[Saved entries]
★ ★ ★ ★
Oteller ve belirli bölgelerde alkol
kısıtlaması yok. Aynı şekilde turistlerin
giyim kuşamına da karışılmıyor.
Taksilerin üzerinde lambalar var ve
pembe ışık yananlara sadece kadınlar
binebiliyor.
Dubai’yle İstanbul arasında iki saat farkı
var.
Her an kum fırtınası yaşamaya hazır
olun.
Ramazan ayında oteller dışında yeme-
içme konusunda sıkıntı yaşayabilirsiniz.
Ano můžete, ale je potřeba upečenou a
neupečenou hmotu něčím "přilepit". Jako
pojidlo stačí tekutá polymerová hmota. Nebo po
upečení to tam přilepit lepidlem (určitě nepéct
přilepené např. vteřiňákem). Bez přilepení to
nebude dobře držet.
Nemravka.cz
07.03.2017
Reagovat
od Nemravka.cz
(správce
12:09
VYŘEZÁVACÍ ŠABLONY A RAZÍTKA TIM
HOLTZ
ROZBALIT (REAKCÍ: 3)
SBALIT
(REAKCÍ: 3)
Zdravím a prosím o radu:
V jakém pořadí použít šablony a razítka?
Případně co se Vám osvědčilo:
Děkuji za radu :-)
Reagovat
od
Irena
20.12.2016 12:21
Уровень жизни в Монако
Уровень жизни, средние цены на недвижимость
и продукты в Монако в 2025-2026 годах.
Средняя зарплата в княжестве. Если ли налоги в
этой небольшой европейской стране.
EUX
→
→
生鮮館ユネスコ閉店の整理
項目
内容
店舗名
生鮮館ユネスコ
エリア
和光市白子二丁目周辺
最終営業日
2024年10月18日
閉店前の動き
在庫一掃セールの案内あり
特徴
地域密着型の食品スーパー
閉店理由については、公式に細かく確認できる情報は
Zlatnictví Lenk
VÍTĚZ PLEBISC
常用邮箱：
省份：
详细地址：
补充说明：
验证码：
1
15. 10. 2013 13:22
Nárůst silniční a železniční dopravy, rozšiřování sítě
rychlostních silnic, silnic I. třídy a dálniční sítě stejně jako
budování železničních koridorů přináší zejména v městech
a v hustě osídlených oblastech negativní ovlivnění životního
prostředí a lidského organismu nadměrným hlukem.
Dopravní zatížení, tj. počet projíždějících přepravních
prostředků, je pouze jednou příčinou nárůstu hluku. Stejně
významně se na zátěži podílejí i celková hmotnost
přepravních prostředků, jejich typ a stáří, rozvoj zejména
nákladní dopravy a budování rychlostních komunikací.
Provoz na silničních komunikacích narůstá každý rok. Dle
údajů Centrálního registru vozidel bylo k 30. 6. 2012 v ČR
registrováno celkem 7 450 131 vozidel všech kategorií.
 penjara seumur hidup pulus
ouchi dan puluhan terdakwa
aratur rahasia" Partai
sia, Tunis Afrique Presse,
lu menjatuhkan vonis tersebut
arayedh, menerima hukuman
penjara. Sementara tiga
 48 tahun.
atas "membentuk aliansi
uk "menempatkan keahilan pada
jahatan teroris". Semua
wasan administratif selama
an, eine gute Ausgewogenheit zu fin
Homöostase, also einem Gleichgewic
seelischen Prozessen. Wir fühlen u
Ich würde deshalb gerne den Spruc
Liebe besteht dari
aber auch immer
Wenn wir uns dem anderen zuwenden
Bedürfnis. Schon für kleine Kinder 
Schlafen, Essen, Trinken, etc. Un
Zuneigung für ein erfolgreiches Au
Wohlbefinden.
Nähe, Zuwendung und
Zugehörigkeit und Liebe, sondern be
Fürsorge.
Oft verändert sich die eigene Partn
★ ★ ★ ★
What you are asked to do
Which lines of the entries contain "zejména"? Count them and write only the number.

Written solution
2